Sierra Leone Telegraph: 21 February 2019:

The family of gruesomely murdered former president of the Pharmaceutical Board Association –  Mr Justin Patrick Johnson are still waiting for justice to be done, after seven years paralysis of the country’s justice system.

Too often one hears the phrase – ‘justice delayed is justice denied’, but how much more can citizens endure, when the state fails to dispense justice in a timely manner in accordance with the law.

In Sierra Leone today, there are thousands unfinished criminal and civil cases that are languishing in the judiciary, for at least ten years or more. This cannot be right, nor can one say that the justice system is working in Sierra Leone. Change has to some – and soon.

Take the case of the pharmacist – Mr Justin Patrick Johnson, who was brutally murdered in November 2012, allegedly by eight people. Those eight people too deserve the right to justice.

It cannot be right – nor fair and humane, that the justice system should keep them locked up in prison cells for seven years without determining their fate. Whether guilty or not, they too deserve prompt justice.

In a hearing of the matter last year, Justice Sam Margai said the persistent absenteeism of jurors has hindered the progress of the trial in the High Court. For six years, the Courts had failed to move the trial forward. A bench warrant issued for Tejan George, a juror who consistently failed to attend Court, was not  executed as the Police were unable to track George or arrest him.

“The Court cannot go beyond having less than ten jurors. We have already reduced the number from twelve to eleven, and eleven to ten,” Justice Margai stated last year. According to the Judge, “The absence of jurors… is a perversion of justice.”

And of course, the family of the murdered pharmacist Justin Patrick Johnson will today take little comfort from last Tuesday’s hearing, which does not bring justice or closure much closer, as their agony continues.

The pain of one citizen in Sierra Leone must be the pain of all citizens, especially those in authority.

According to Awoko News report, at last Tuesday’s hearing of the murdered pharmacist Justin Patrick Johnson, the Police witness – Isata Bah, testified before Justice Sam Margai, that the first and second accused made confessional statements during the course of their investigation.

The witness said that during preliminary investigation, the fourth accused, John Turay, confessed in their statements to the Police. Alakeh Olive Johnson, Oma Eustace Cole, Edward J. Moijeh, John Turay, Abdul R. Jalloh, Tommy Joseph, Alie Conteh and Chernor Bah, were arrested and charged with murder, larceny and arson on 17 December 2012.

The eight accused have been in prison since their arrest in 2012. The accused were granted Le350 million bail, but they were unable to fulfil the bail conditions.

On the morning of 8th November 2012, pharmacist Justin Patrick Johnson’s half-naked, burned body was found at his residence in Wilberforce. According to the State, the accused attacked and beat Johnson to death and later set his house on fire.
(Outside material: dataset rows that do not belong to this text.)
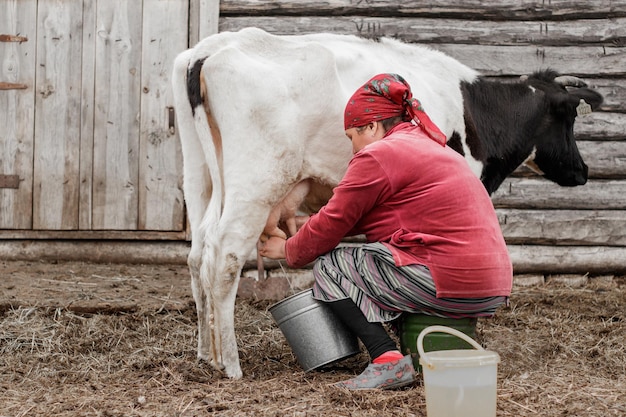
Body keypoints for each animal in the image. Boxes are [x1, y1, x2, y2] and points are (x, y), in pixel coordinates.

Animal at [169, 26, 600, 376]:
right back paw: (230, 364)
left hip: (199, 173)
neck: (476, 113)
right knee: (225, 255)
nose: (583, 171)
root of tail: (209, 50)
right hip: (257, 178)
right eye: (569, 119)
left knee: (198, 253)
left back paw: (206, 353)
The defence lawyer told the Court that the defence will rely on the statements of the accused to the Police. Lawyer F.B. Conteh made the submission after the prosecution closed its case.

The Prosecution during the trial have brought forward four witnesses to testify on the matter. The matter was adjourned to 5th March 2019.
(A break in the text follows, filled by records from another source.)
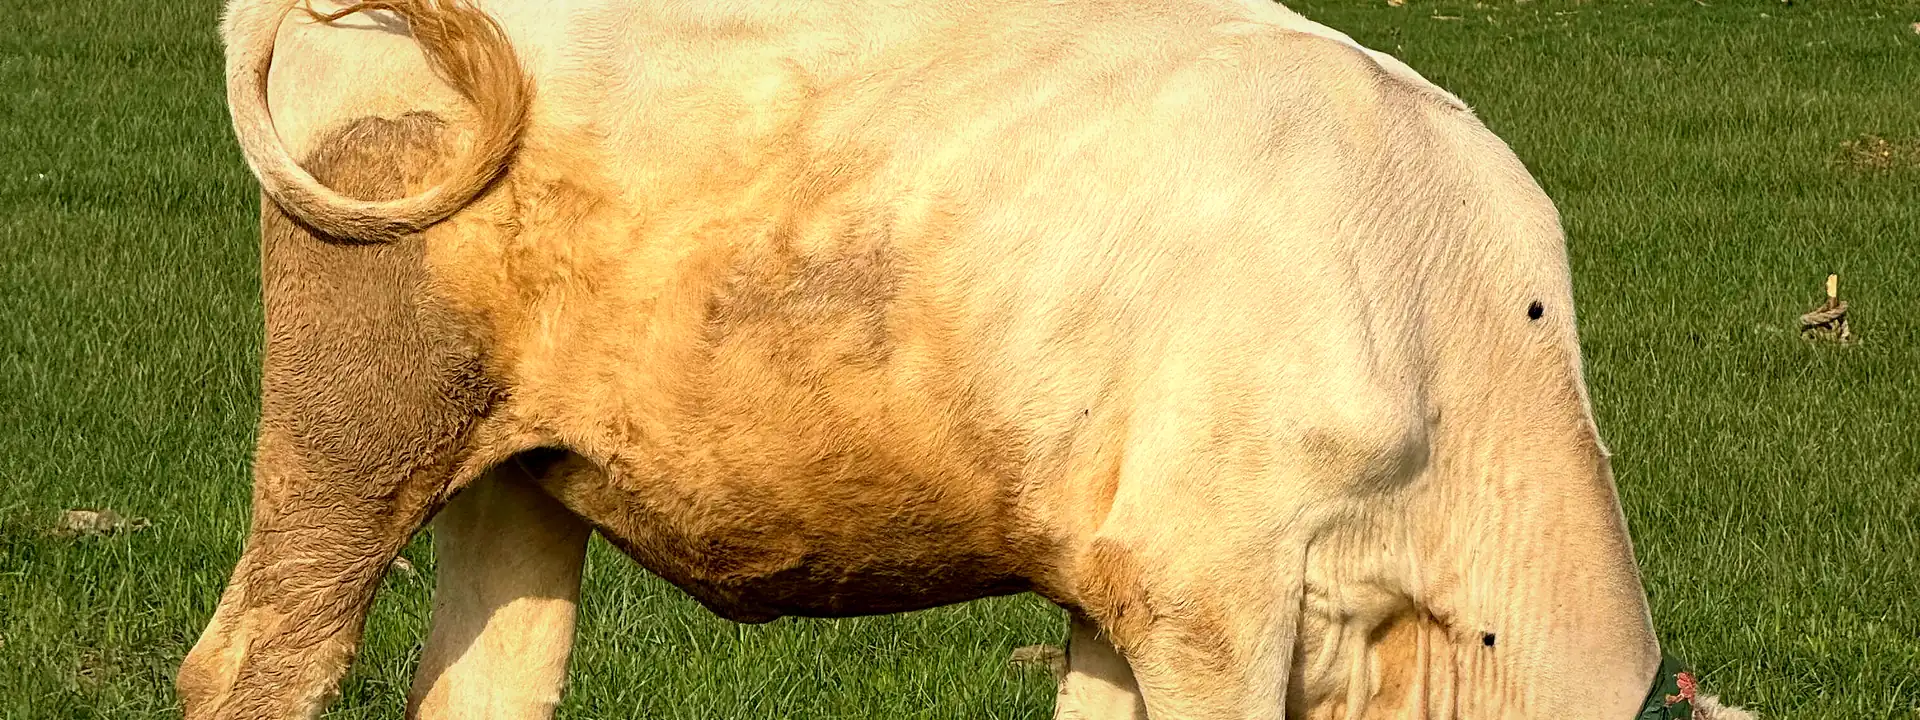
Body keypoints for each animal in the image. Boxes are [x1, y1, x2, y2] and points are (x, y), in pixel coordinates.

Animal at [178, 0, 1694, 718]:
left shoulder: (1122, 592)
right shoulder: (1214, 594)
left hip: (515, 468)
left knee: (482, 684)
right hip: (357, 431)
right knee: (258, 667)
The families of the deceased and the 8 accused are the real victims of this case. And so too are the people of Sierra Leone..

Sierra Leone now has a new president in power and a new Chief Justice. Hopefully together they can work to bring hope and a renewed sense of justice in the country.

The justice system in Sierra Leone is broken and in dire need of change. And that change, cannot come much sooner for thousands of people waiting for justice.

3 Comments

  1. This piece is a brilliant piece that highlights the lack of a functioning justice system. My worry is that if the trend of the justice system is like this, then I am afraid many cases will bear no credibility whatsoever. The length of time it takes will mean that credible witnesses will ultimately forget the facts of the case, or relocate to other parts of the world where they cannot be traced or at worst case scenario – they are dead. I really think that it is time the State consider ways of how to speed up cases so that justice is seen to be done and not just done.

  2. What a brilliant piece. The writer has said it all – and no further comments, apart from the bail conditions. Le350 million is too high … and can be seen as an obstruction of justice as well. The present state of justice in Sierra Leone is disgusting from all angles.